Overview (114 Entries)

Entry 34 - More About Rivers & Plant Models - March 13, 2016

More About Rivers
I'm a pretty huge fan of the KISS principle but the rather simple approach to just choose random points to spawn rivers and to modify them a bit with sine has a few drawbacks. The worst ones I came across so far:
• Rivers may collide with each other
• Rivers may collide with themselves

IMG:https://stuff.unrealsoftware.de/pics/s3dev/mapgen/shoredetection_pre.jpg

> click to enlarge


The crazy stuff going on with the rivers in the above picture is not cool!

I need to improve my approach. One thought was to detect the shore and then let rivers flow from random points in the map to random shore points.

Shore Detection
Detecting the shore is actually super easy: Check all heights in the terrain array. If a height is below sea level, check the 4 direct neighbors of it (top, left, bottom, right) and see if at least one is above sea level. If this is the case it's a shore. Otherwise it's not. The green shore line in the picture is detected this way.

A* Pathfinding
I tried determining the perfect river path from the random land point to the random shore point with A*. I'm not happy with the results and also my A* is super slow because I'm using a pretty poor priority queue implementation. Overall A* seems to be a bit overkill.
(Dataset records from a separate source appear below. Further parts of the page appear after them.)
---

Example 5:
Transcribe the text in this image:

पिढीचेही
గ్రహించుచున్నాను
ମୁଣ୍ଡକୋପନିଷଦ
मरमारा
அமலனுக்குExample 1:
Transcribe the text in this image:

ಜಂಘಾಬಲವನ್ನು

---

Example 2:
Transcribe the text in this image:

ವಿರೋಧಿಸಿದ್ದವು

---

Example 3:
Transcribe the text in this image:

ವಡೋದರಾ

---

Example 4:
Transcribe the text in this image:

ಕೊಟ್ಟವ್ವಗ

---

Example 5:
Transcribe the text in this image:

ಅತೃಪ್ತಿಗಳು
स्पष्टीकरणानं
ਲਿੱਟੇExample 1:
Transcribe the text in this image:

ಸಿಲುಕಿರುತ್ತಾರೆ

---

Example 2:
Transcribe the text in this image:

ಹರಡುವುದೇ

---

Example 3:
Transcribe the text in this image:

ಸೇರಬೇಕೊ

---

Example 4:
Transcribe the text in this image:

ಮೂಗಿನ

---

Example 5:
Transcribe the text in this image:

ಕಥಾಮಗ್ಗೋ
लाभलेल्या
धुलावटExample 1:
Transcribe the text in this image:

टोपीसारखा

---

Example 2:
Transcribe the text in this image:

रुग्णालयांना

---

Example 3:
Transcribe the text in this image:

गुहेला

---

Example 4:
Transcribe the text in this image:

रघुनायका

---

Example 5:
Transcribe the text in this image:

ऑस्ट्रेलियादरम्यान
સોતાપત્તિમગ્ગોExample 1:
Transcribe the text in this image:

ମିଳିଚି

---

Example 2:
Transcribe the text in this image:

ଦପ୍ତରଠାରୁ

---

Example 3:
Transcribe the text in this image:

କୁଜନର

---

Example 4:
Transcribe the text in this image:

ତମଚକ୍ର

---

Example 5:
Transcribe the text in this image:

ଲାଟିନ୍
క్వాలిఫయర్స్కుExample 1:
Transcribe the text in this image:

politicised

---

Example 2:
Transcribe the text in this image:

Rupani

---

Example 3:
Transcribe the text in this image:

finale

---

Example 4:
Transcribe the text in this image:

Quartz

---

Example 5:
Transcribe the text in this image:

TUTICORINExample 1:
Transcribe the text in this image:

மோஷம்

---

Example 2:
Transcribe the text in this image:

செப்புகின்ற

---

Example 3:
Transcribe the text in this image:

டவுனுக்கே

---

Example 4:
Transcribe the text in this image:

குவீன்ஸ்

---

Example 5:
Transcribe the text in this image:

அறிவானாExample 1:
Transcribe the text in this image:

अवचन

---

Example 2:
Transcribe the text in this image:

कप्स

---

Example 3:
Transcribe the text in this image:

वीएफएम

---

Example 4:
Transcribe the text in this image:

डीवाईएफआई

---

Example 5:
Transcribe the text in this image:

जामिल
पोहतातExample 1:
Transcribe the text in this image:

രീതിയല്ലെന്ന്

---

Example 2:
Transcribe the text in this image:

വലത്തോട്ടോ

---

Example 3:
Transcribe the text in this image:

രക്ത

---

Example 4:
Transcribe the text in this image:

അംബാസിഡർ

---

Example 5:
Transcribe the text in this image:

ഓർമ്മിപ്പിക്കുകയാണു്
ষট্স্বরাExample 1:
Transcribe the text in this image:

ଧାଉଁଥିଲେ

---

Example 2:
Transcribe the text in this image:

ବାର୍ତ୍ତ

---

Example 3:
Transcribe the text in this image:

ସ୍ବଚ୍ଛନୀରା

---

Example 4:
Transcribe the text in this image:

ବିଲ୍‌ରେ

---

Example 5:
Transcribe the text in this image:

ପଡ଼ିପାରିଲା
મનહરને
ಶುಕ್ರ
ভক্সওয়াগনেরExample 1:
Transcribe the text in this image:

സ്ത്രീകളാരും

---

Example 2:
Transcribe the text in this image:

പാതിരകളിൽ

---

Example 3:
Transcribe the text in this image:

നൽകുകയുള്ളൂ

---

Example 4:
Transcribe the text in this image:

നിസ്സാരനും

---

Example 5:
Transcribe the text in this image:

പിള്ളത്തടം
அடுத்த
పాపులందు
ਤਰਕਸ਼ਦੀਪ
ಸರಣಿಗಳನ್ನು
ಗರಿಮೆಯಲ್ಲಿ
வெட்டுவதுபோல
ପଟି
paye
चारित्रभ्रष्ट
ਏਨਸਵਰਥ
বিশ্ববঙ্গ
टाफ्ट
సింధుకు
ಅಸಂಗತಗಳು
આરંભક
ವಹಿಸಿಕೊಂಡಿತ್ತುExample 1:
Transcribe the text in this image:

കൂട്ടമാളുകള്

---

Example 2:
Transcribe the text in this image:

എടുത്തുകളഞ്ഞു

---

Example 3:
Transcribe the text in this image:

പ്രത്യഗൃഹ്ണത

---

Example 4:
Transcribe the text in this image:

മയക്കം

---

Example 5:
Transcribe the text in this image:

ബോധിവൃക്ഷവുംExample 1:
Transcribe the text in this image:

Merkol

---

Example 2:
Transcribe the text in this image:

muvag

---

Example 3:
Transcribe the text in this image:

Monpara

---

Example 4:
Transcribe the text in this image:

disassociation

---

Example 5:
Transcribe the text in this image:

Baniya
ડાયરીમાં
It would probably take most of the terrain generation time even with a highly optimized priority queue.

Using The Voronoi Data
I already used Delaunay triangulation to generate Voronoi polygons for the heightmap itself. It would be clever to generate the rivers based on the same data. That's actually what the Red Blob Games guy does. My map creation algorithm is based on that article. So this is what I'll try next to finally get some plausible random rivers.

More Models
Also here are two new basic models with hand painted textures.

A random plantlet. No real world species.
IMG:https://stuff.unrealsoftware.de/pics/s3dev/models/plantlet1_pre.jpg

> click to enlarge


A spider plant! I actually have one of these in my apartment and used it as reference for the leaf texture.